[Recorded data]

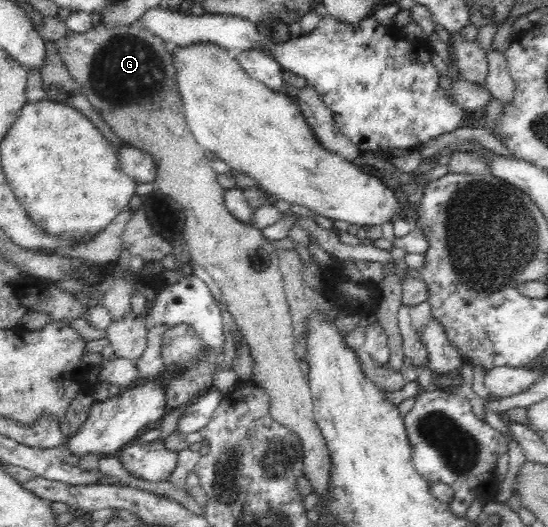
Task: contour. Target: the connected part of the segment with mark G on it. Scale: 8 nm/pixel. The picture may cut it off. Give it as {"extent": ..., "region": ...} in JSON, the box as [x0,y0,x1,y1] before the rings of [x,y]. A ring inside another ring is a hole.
{"extent":[54,21,331,505],"region":[[[137,21],[129,26],[109,26],[99,23],[91,30],[82,33],[68,30],[65,36],[54,41],[54,45],[63,64],[67,65],[76,86],[79,86],[79,91],[83,91],[113,132],[123,139],[125,144],[143,150],[155,159],[157,165],[155,188],[174,198],[182,206],[187,220],[183,236],[189,245],[191,260],[196,266],[202,266],[221,289],[222,300],[227,304],[231,318],[251,349],[251,359],[255,366],[250,381],[267,391],[271,419],[289,427],[299,437],[304,450],[302,474],[309,479],[313,492],[317,493],[317,505],[321,504],[321,498],[327,497],[330,490],[331,455],[327,448],[327,441],[314,418],[310,387],[303,372],[300,372],[299,362],[296,359],[295,334],[289,315],[289,304],[283,290],[283,276],[279,271],[277,251],[273,249],[271,241],[265,240],[263,233],[257,227],[239,222],[228,211],[224,203],[224,188],[217,182],[218,174],[211,168],[211,161],[205,156],[205,150],[187,126],[181,95],[175,84],[176,70],[171,46],[160,36],[142,28]]]}

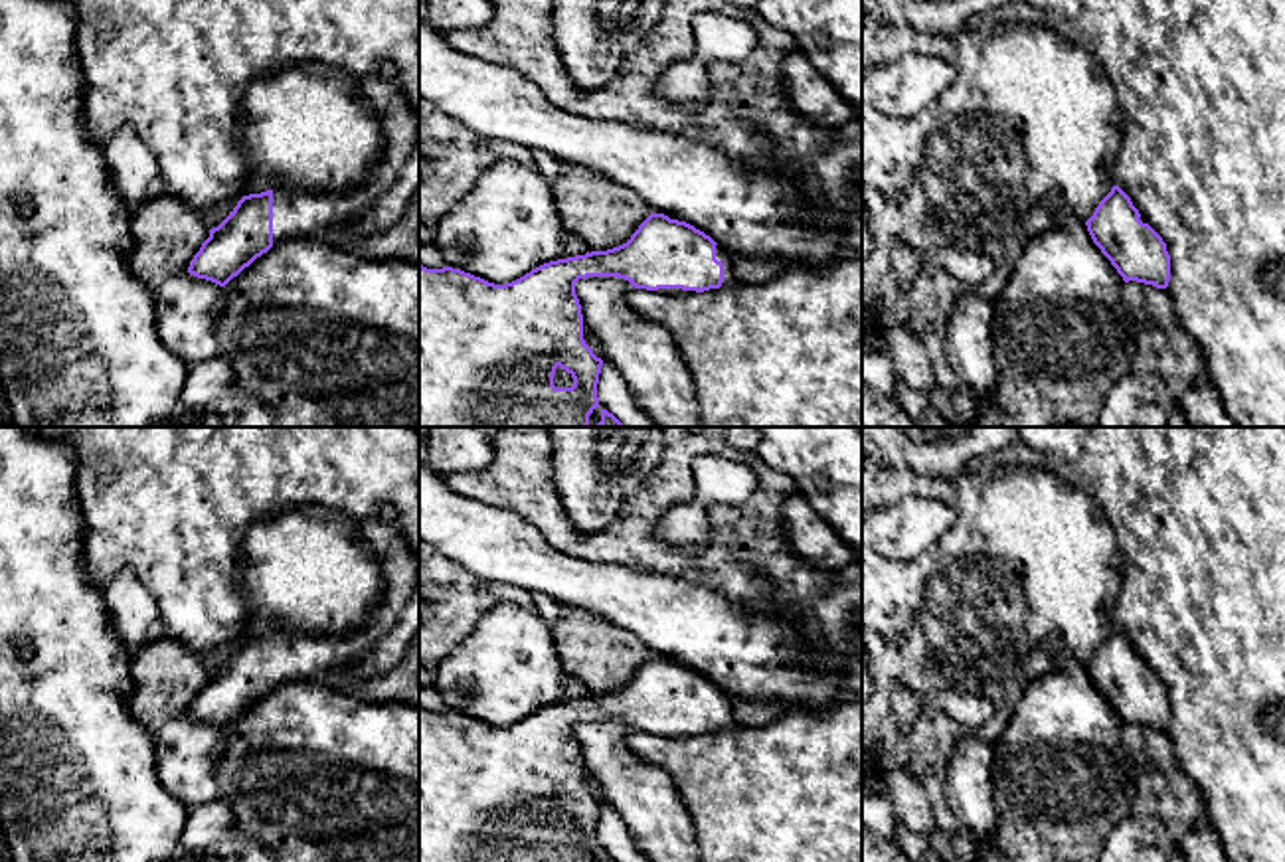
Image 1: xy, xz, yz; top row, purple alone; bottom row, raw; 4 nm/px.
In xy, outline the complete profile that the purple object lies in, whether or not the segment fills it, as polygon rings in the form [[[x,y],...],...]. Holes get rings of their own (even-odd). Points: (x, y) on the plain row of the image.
[[[368,520],[358,526],[358,532],[378,558],[384,577],[382,605],[368,625],[348,637],[283,629],[243,639],[229,658],[210,672],[210,680],[190,704],[190,718],[225,730],[279,684],[328,680],[334,670],[360,660],[378,639],[389,633],[419,585],[419,561],[389,522]]]

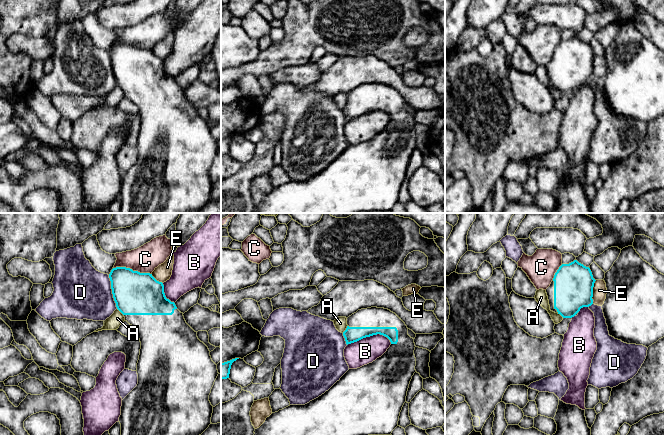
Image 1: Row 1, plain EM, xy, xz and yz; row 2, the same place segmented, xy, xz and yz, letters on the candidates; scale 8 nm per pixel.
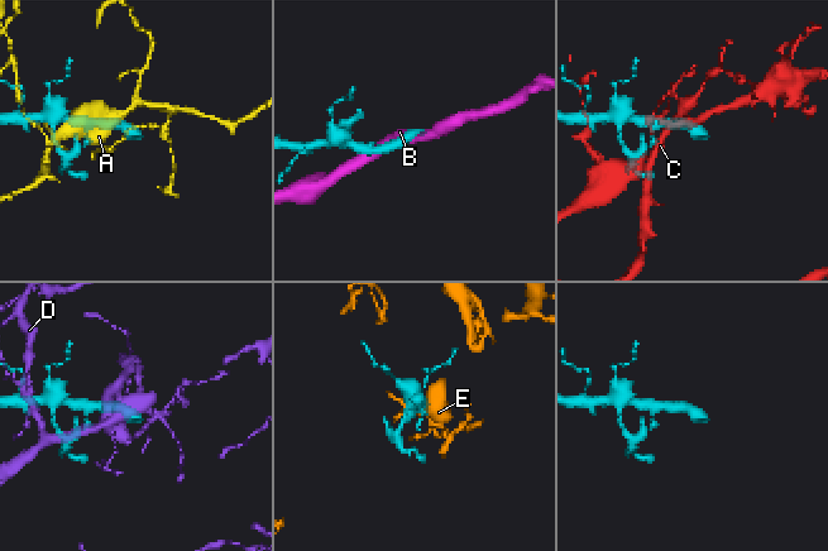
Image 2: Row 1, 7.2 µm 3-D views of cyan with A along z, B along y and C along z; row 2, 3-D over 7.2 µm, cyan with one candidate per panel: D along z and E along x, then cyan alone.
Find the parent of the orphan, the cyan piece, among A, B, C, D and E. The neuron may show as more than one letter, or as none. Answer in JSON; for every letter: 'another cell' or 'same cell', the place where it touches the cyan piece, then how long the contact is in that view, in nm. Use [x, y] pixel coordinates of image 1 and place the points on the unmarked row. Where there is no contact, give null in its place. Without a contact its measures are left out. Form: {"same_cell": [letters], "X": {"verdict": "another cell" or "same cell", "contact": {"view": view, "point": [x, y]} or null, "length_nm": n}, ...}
{"same_cell": [], "A": {"verdict": "another cell", "contact": {"view": "xz", "point": [346, 105]}, "length_nm": 80}, "B": {"verdict": "another cell", "contact": {"view": "xz", "point": [369, 112]}, "length_nm": 360}, "C": {"verdict": "another cell", "contact": {"view": "xy", "point": [131, 45]}, "length_nm": 320}, "D": {"verdict": "another cell", "contact": {"view": "xy", "point": [112, 68]}, "length_nm": 280}, "E": {"verdict": "another cell", "contact": {"view": "yz", "point": [592, 68]}, "length_nm": 190}}

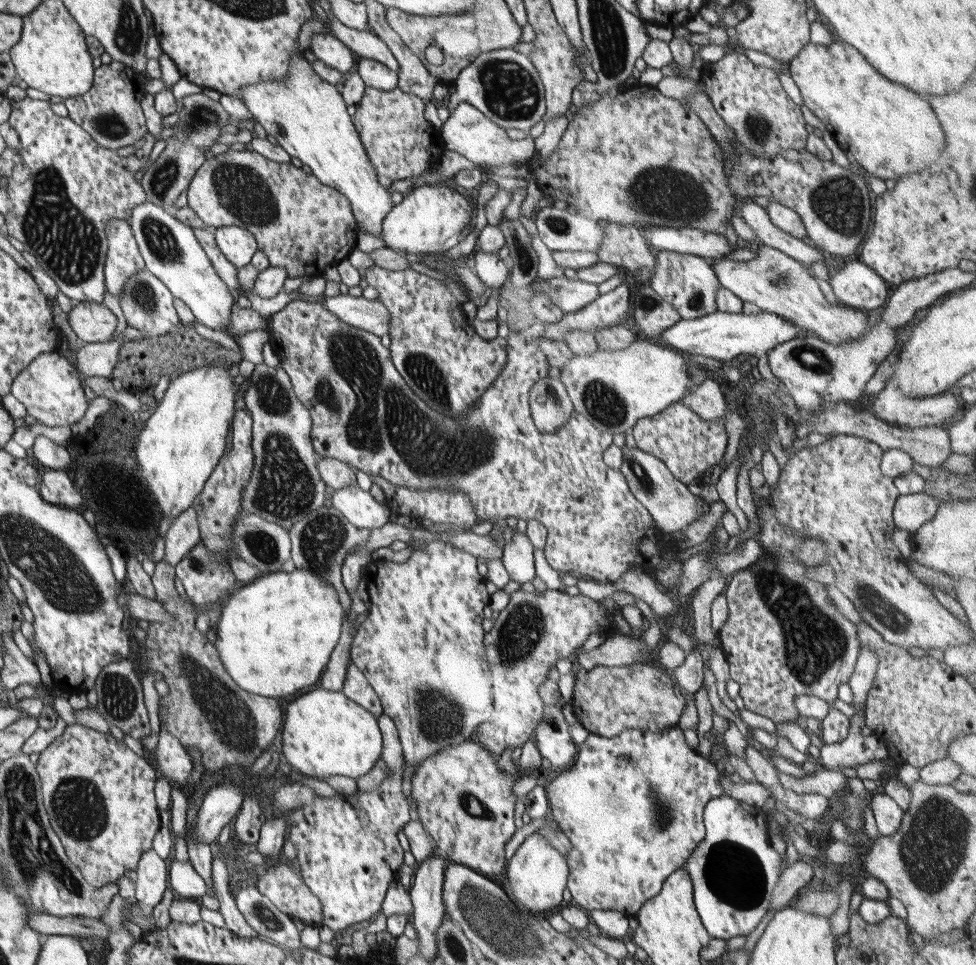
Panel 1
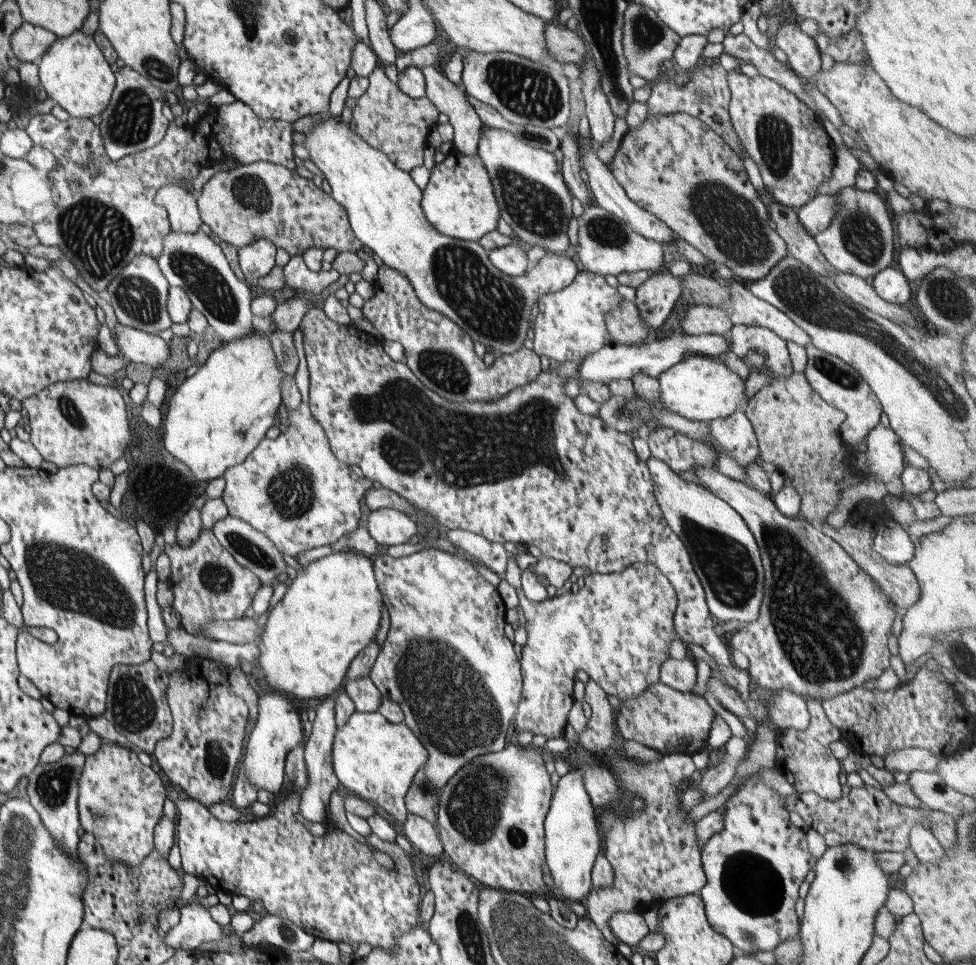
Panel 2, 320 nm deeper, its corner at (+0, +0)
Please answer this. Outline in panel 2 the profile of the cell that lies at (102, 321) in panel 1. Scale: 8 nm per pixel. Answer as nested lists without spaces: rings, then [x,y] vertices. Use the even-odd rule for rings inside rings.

- [Task goal]: Only the records themselves, retyped exactly, belong in the answer; please leave all images behind.

- [Exercise result]:
Task: contour. Target: the connected part of the segment with mark G on it. Scale: 8 nm/pixel. The picture may cut it off. Give it as {"extent": ..., "region": ...} in JSON, the box as [x0,y0,x1,y1] before the rings of [x,y]. A ring inside another ring is a hole.
{"extent":[54,21,331,505],"region":[[[137,21],[129,26],[109,26],[99,23],[91,30],[82,33],[68,30],[65,36],[54,41],[54,45],[63,64],[67,65],[76,86],[79,86],[79,91],[83,91],[113,132],[123,139],[125,144],[143,150],[155,159],[157,165],[155,188],[174,198],[182,206],[187,220],[183,236],[189,245],[191,260],[196,266],[202,266],[221,289],[222,300],[227,304],[231,318],[251,349],[251,359],[255,366],[250,381],[267,391],[271,419],[289,427],[299,437],[304,450],[302,474],[309,479],[313,492],[317,493],[317,505],[321,504],[321,498],[327,497],[330,490],[331,455],[327,448],[327,441],[314,418],[310,387],[303,372],[300,372],[299,362],[296,359],[295,334],[289,315],[289,304],[283,290],[283,276],[279,271],[277,251],[273,249],[271,241],[265,240],[263,233],[257,227],[239,222],[228,211],[224,203],[224,188],[217,182],[218,174],[211,168],[211,161],[205,156],[205,150],[187,126],[181,95],[175,84],[176,70],[171,46],[160,36],[142,28]]]}

Image 1: xy, xz, yz; top row, purple alone; bottom row, raw; 4 nm/px.
In xy, outline the complete profile that the purple object lies in, whether or not the segment fills it, as polygon rings in the form [[[x,y],...],...]. Holes get rings of their own (even-odd). Points: (x, y) on the plain row of the image.
[[[368,520],[358,526],[358,532],[378,558],[384,577],[382,605],[368,625],[348,637],[283,629],[243,639],[229,658],[210,672],[210,680],[190,704],[190,718],[225,730],[279,684],[328,680],[334,670],[360,660],[378,639],[389,633],[419,585],[419,561],[389,522]]]

Image 1: Row 1, plain EM, xy, xz and yz; row 2, the same place segmented, xy, xz and yz, letters on the candidates; scale 8 nm per pixel.
Image 2: Row 1, 7.2 µm 3-D views of cyan with A along z, B along y and C along z; row 2, 3-D over 7.2 µm, cyan with one candidate per panel: D along z and E along x, then cyan alone.
Find the parent of the orphan, the cyan piece, among A, B, C, D and E. The neuron may show as more than one letter, or as none. Answer in JSON; for every letter: 'another cell' or 'same cell', the place where it touches the cyan piece, then how long the contact is in that view, in nm. Use [x, y] pixel coordinates of image 1 and place the points on the unmarked row. Where there is no contact, give null in its place. Without a contact its measures are left out. Form: {"same_cell": [letters], "X": {"verdict": "another cell" or "same cell", "contact": {"view": view, "point": [x, y]} or null, "length_nm": n}, ...}
{"same_cell": [], "A": {"verdict": "another cell", "contact": {"view": "xz", "point": [346, 105]}, "length_nm": 80}, "B": {"verdict": "another cell", "contact": {"view": "xz", "point": [369, 112]}, "length_nm": 360}, "C": {"verdict": "another cell", "contact": {"view": "xy", "point": [131, 45]}, "length_nm": 320}, "D": {"verdict": "another cell", "contact": {"view": "xy", "point": [112, 68]}, "length_nm": 280}, "E": {"verdict": "another cell", "contact": {"view": "yz", "point": [592, 68]}, "length_nm": 190}}

Panel 1
Panel 2, 320 nm deeper, its corner at (+0, +0)
Please answer this. Outline in panel 2 the profile of the cell that lies at (102, 321) in panel 1. Scale: 8 nm per pixel. Answer as nested lists without spaces: rings, then [x,y] vertices. Use the even-odd rule for rings inside rings.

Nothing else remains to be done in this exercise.